··· Supplied data

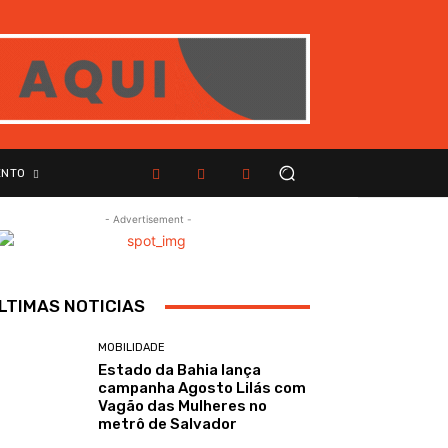
ENTO
- Advertisement -
LTIMAS NOTICIAS
MOBILIDADE
Estado da Bahia lança
campanha Agosto Lilás com
Vagão das Mulheres no
metrô de Salvador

······

# Exercise
List every line of text from the records above as a numbered list. Skip blank lines and leave out the pictures.

# Reply
1. ENTO
2. - Advertisement -
3. LTIMAS NOTICIAS
4. MOBILIDADE
5. Estado da Bahia lança
6. campanha Agosto Lilás com
7. Vagão das Mulheres no
8. metrô de Salvador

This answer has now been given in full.